#### DIRECTIONS:
Put the lines below into a JSON list of strings, with each line as its own string and any blank lines left out.

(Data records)
** START **

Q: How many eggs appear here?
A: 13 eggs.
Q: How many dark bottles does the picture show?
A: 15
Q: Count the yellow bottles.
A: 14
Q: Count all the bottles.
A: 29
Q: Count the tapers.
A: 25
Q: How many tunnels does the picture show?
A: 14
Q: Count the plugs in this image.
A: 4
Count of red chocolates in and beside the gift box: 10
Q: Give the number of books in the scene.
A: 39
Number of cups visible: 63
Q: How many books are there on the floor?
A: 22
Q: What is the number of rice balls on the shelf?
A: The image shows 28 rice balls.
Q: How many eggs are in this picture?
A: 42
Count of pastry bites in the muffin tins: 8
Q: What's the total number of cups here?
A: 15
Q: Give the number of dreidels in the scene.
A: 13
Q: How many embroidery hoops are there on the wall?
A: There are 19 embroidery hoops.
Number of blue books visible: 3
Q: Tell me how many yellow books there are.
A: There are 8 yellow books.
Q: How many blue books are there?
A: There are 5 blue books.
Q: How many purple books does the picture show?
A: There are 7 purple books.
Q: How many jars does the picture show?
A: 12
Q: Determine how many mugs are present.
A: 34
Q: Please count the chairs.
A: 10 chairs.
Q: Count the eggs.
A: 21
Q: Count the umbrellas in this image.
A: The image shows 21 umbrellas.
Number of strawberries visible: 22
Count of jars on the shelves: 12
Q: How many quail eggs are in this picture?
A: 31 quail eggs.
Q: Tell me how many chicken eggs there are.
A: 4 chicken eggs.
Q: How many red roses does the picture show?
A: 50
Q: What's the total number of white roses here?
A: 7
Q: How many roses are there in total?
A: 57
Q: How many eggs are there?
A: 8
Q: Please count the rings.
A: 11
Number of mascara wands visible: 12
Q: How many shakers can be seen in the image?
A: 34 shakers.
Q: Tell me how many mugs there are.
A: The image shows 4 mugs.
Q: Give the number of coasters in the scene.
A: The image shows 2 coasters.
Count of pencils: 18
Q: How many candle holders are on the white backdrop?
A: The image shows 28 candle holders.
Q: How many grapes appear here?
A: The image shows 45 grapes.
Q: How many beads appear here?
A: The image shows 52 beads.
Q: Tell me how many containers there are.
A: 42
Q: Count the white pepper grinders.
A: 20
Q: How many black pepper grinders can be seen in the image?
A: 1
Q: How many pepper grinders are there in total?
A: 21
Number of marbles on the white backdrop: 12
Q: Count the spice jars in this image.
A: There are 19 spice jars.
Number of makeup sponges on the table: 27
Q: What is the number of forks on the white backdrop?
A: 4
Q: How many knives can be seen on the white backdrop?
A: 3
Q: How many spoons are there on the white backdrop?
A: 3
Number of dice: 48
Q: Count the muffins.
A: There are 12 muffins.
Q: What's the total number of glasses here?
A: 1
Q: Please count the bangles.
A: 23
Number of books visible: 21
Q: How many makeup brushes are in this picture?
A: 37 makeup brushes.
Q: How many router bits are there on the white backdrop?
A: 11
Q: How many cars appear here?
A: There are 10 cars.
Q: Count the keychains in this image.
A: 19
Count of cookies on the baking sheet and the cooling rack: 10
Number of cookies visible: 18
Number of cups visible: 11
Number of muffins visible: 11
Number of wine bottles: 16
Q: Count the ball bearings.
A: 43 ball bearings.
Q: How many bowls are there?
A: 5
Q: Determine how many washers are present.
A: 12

** END **

#### OUTPUT:
[
  "Q: How many eggs appear here?",
  "A: 13 eggs.",
  "Q: How many dark bottles does the picture show?",
  "A: 15",
  "Q: Count the yellow bottles.",
  "A: 14",
  "Q: Count all the bottles.",
  "A: 29",
  "Q: Count the tapers.",
  "A: 25",
  "Q: How many tunnels does the picture show?",
  "A: 14",
  "Q: Count the plugs in this image.",
  "A: 4",
  "Count of red chocolates in and beside the gift box: 10",
  "Q: Give the number of books in the scene.",
  "A: 39",
  "Number of cups visible: 63",
  "Q: How many books are there on the floor?",
  "A: 22",
  "Q: What is the number of rice balls on the shelf?",
  "A: The image shows 28 rice balls.",
  "Q: How many eggs are in this picture?",
  "A: 42",
  "Count of pastry bites in the muffin tins: 8",
  "Q: What's the total number of cups here?",
  "A: 15",
  "Q: Give the number of dreidels in the scene.",
  "A: 13",
  "Q: How many embroidery hoops are there on the wall?",
  "A: There are 19 embroidery hoops.",
  "Number of blue books visible: 3",
  "Q: Tell me how many yellow books there are.",
  "A: There are 8 yellow books.",
  "Q: How many blue books are there?",
  "A: There are 5 blue books.",
  "Q: How many purple books does the picture show?",
  "A: There are 7 purple books.",
  "Q: How many jars does the picture show?",
  "A: 12",
  "Q: Determine how many mugs are present.",
  "A: 34",
  "Q: Please count the chairs.",
  "A: 10 chairs.",
  "Q: Count the eggs.",
  "A: 21",
  "Q: Count the umbrellas in this image.",
  "A: The image shows 21 umbrellas.",
  "Number of strawberries visible: 22",
  "Count of jars on the shelves: 12",
  "Q: How many quail eggs are in this picture?",
  "A: 31 quail eggs.",
  "Q: Tell me how many chicken eggs there are.",
  "A: 4 chicken eggs.",
  "Q: How many red roses does the picture show?",
  "A: 50",
  "Q: What's the total number of white roses here?",
  "A: 7",
  "Q: How many roses are there in total?",
  "A: 57",
  "Q: How many eggs are there?",
  "A: 8",
  "Q: Please count the rings.",
  "A: 11",
  "Number of mascara wands visible: 12",
  "Q: How many shakers can be seen in the image?",
  "A: 34 shakers.",
  "Q: Tell me how many mugs there are.",
  "A: The image shows 4 mugs.",
  "Q: Give the number of coasters in the scene.",
  "A: The image shows 2 coasters.",
  "Count of pencils: 18",
  "Q: How many candle holders are on the white backdrop?",
  "A: The image shows 28 candle holders.",
  "Q: How many grapes appear here?",
  "A: The image shows 45 grapes.",
  "Q: How many beads appear here?",
  "A: The image shows 52 beads.",
  "Q: Tell me how many containers there are.",
  "A: 42",
  "Q: Count the white pepper grinders.",
  "A: 20",
  "Q: How many black pepper grinders can be seen in the image?",
  "A: 1",
  "Q: How many pepper grinders are there in total?",
  "A: 21",
  "Number of marbles on the white backdrop: 12",
  "Q: Count the spice jars in this image.",
  "A: There are 19 spice jars.",
  "Number of makeup sponges on the table: 27",
  "Q: What is the number of forks on the white backdrop?",
  "A: 4",
  "Q: How many knives can be seen on the white backdrop?",
  "A: 3",
  "Q: How many spoons are there on the white backdrop?",
  "A: 3",
  "Number of dice: 48",
  "Q: Count the muffins.",
  "A: There are 12 muffins.",
  "Q: What's the total number of glasses here?",
  "A: 1",
  "Q: Please count the bangles.",
  "A: 23",
  "Number of books visible: 21",
  "Q: How many makeup brushes are in this picture?",
  "A: 37 makeup brushes.",
  "Q: How many router bits are there on the white backdrop?",
  "A: 11",
  "Q: How many cars appear here?",
  "A: There are 10 cars.",
  "Q: Count the keychains in this image.",
  "A: 19",
  "Count of cookies on the baking sheet and the cooling rack: 10",
  "Number of cookies visible: 18",
  "Number of cups visible: 11",
  "Number of muffins visible: 11",
  "Number of wine bottles: 16",
  "Q: Count the ball bearings.",
  "A: 43 ball bearings.",
  "Q: How many bowls are there?",
  "A: 5",
  "Q: Determine how many washers are present.",
  "A: 12"
]